» **Record extracts**
'''
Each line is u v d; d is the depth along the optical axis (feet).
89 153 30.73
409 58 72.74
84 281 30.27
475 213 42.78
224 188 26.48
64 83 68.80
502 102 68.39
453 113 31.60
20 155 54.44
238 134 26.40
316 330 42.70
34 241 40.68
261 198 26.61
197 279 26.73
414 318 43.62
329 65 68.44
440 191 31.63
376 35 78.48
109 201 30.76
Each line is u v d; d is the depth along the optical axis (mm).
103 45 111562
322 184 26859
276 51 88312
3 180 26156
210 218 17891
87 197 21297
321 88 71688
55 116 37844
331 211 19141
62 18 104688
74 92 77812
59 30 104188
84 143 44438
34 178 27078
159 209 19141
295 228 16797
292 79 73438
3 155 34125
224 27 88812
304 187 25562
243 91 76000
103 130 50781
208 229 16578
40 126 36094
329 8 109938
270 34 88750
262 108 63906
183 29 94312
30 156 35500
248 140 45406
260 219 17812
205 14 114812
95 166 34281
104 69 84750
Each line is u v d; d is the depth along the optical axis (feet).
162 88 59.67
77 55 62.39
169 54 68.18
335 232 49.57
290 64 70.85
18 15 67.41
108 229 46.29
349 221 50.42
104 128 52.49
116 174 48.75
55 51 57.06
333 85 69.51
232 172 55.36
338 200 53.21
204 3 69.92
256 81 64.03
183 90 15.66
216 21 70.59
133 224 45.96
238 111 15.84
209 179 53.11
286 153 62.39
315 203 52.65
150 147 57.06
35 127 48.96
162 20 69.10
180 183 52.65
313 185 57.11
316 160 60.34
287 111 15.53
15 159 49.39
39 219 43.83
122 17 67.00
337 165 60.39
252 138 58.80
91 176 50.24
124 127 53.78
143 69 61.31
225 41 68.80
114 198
'''
» **Work task**
Start at the line holding "256 81 64.03" and retype each line through the end of the material above, both included.

» **Answer for the task**
256 81 64.03
183 90 15.66
216 21 70.59
133 224 45.96
238 111 15.84
209 179 53.11
286 153 62.39
315 203 52.65
150 147 57.06
35 127 48.96
162 20 69.10
180 183 52.65
313 185 57.11
316 160 60.34
287 111 15.53
15 159 49.39
39 219 43.83
122 17 67.00
337 165 60.39
252 138 58.80
91 176 50.24
124 127 53.78
143 69 61.31
225 41 68.80
114 198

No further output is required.